Samantha Cull got another wheelchair surprise when a viewer saw her story on CBC and wanted to help.
The 26-year-old student from Corner Brook had her wheelchair stolen from her driveway when a person passing by thought it was garbage.
Her manual chair was next to a pile laid out for the city's Cleanup Week. It was quickly returned once the person realized their mistake. But that story got one man's attention.
After seeing Cull's story, Randell Hayes of St. John's called her and offered her an electric wheelchair.
"I was pretty excited about it. The one I have now is falling apart. The one he sent us a picture of is in pretty good shape," Cull said.
Cull has transverse myelitis, an inflammation of the spinal cord that affects her organs. She has only one lung, with 20 per cent capacity. An electric wheelchair will completely change how and where she can go.
"It will give me a lot of independence. I will be able to get to a lot of places on it," she said. "The one I have now is manual, and I have to push it with my feet because I can't use my hands."
The electric wheelchair has several buttons and knobs that control direction and speed.
She is currently on a two- to three-year wait list with her occupational therapist's office for an electric wheelchair.
"I was speechless when he offered it to me.
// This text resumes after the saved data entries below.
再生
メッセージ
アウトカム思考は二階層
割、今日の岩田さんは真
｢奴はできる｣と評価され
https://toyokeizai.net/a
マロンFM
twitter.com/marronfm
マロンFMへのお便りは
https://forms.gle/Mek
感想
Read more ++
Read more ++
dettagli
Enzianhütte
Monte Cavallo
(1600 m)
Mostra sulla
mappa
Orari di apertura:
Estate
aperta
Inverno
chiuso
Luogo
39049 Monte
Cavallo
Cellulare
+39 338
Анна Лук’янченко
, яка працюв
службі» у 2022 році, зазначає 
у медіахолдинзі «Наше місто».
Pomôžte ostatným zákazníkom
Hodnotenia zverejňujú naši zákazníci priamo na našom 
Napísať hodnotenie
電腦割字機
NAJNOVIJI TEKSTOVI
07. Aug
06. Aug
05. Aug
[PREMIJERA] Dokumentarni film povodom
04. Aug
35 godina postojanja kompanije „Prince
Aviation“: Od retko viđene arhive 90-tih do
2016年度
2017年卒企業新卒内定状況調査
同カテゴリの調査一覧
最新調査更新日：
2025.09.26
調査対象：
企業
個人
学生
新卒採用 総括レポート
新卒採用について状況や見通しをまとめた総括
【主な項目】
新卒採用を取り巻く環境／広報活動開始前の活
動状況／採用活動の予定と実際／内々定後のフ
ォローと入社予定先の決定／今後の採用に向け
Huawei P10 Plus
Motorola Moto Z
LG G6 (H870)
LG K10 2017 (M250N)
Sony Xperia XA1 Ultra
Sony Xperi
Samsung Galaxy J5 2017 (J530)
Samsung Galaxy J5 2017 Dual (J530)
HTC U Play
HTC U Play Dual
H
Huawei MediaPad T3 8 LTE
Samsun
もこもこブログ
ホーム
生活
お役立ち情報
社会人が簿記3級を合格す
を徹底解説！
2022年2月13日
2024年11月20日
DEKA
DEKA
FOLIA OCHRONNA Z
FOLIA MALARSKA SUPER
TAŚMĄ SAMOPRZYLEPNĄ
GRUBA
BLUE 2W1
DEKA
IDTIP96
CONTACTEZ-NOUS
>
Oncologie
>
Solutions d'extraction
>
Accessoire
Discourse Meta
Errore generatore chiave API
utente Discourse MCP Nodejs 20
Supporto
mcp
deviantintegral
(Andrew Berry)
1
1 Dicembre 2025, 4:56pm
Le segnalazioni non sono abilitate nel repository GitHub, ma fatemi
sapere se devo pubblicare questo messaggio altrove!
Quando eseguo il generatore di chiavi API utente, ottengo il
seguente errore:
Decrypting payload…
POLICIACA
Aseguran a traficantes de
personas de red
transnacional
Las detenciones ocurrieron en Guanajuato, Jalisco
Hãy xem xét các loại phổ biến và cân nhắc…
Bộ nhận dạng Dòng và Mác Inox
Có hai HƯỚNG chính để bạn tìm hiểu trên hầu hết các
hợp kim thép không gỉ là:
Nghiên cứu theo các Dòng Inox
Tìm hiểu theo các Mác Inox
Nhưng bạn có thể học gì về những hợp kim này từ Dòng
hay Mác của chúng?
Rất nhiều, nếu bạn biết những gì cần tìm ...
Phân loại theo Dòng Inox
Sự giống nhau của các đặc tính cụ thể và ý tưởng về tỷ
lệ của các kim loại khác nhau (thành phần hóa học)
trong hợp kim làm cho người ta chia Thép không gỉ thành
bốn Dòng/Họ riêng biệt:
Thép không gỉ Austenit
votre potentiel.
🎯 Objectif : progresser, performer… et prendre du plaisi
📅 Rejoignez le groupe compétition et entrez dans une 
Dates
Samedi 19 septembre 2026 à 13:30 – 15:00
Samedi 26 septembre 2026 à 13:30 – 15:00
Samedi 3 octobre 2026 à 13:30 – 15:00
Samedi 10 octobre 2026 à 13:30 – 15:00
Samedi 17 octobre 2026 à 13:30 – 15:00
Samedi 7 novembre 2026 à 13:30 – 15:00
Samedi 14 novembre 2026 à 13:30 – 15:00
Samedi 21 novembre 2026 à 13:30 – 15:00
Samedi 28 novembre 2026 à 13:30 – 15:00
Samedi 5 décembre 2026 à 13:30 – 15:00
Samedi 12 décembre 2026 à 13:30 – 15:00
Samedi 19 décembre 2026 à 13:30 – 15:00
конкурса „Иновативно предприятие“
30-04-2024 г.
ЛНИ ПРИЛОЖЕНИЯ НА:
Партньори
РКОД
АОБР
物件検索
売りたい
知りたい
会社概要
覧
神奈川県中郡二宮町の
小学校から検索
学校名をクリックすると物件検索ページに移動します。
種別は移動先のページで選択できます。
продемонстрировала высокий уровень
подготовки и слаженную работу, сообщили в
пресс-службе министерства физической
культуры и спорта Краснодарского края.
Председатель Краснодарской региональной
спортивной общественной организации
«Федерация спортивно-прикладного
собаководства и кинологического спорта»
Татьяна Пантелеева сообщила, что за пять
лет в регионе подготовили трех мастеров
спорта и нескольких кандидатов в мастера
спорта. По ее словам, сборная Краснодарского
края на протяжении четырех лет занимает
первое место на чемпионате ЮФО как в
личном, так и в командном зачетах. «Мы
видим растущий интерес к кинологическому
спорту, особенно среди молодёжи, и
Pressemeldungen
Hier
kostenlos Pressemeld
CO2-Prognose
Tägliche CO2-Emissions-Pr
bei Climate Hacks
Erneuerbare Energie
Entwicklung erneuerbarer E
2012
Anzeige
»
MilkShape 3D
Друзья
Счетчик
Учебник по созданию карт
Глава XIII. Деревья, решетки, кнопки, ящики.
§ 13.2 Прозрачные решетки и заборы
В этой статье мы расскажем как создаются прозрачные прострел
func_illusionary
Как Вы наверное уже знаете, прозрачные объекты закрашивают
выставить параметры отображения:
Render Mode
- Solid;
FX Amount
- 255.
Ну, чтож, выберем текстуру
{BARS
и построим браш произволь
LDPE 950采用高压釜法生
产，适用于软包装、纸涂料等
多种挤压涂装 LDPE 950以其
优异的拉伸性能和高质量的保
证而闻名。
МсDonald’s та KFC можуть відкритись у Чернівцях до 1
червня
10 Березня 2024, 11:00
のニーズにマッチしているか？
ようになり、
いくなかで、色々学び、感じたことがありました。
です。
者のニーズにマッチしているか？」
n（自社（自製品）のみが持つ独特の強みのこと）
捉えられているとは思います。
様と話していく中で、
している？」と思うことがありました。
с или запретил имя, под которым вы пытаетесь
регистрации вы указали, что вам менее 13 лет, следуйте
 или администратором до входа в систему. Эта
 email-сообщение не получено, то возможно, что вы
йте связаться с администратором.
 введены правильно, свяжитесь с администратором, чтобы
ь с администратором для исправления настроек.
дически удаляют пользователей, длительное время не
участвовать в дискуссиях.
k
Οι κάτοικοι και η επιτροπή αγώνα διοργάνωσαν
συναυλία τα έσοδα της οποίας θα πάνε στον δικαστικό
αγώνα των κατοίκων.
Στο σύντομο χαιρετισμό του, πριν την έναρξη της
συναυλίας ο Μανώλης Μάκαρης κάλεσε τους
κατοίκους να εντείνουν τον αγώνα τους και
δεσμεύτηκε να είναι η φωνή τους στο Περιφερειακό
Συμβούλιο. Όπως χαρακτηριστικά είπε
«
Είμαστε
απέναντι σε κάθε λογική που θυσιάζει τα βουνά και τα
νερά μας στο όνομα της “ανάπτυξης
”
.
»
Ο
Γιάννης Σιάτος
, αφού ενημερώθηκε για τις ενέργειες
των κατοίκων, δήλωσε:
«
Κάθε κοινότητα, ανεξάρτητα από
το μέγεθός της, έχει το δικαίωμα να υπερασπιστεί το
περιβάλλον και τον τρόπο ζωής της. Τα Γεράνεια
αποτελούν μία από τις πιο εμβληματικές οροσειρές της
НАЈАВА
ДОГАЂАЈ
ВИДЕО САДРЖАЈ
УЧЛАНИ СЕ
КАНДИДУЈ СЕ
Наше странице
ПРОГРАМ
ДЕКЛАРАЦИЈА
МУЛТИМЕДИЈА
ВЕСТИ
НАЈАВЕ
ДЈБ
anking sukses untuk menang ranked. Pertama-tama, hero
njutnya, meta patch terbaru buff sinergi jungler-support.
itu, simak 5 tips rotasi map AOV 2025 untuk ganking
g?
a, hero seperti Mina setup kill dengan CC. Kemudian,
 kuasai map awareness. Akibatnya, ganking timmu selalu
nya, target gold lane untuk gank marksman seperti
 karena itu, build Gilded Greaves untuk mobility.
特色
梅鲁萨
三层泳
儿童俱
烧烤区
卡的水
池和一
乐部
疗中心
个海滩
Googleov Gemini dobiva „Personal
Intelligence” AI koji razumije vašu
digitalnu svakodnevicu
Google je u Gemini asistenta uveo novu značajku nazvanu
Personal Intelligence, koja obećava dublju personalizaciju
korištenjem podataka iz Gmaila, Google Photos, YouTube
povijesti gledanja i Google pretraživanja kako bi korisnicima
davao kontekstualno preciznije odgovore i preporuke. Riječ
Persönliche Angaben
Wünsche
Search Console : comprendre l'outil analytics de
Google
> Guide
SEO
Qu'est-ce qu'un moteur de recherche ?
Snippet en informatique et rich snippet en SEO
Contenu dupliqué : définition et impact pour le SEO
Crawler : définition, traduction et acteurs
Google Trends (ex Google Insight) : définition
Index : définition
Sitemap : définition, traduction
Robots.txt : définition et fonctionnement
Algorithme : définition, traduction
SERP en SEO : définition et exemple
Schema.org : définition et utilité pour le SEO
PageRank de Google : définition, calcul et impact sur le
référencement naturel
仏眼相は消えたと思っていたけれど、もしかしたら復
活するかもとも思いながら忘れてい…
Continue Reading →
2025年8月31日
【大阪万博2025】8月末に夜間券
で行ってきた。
Why would a stranger be giving me this? I'm very grateful this gentleman has donated this one to me,' she said.
Hayes didn't want to speak to CBC about the donation but just said his brother-in-law recently died, and his family wanted his wheelchair to go to someone who really needed it.
Cull's friends posted a picture of the new electric chair on Facebook, asking if anyone could bring it — it weighs about 200 pounds — across the island for her.
The moving company Household Movers saw the post and offered to bring it to Cull; they're picking it up in St. John's on Thursday and shipping it to Corner Brook.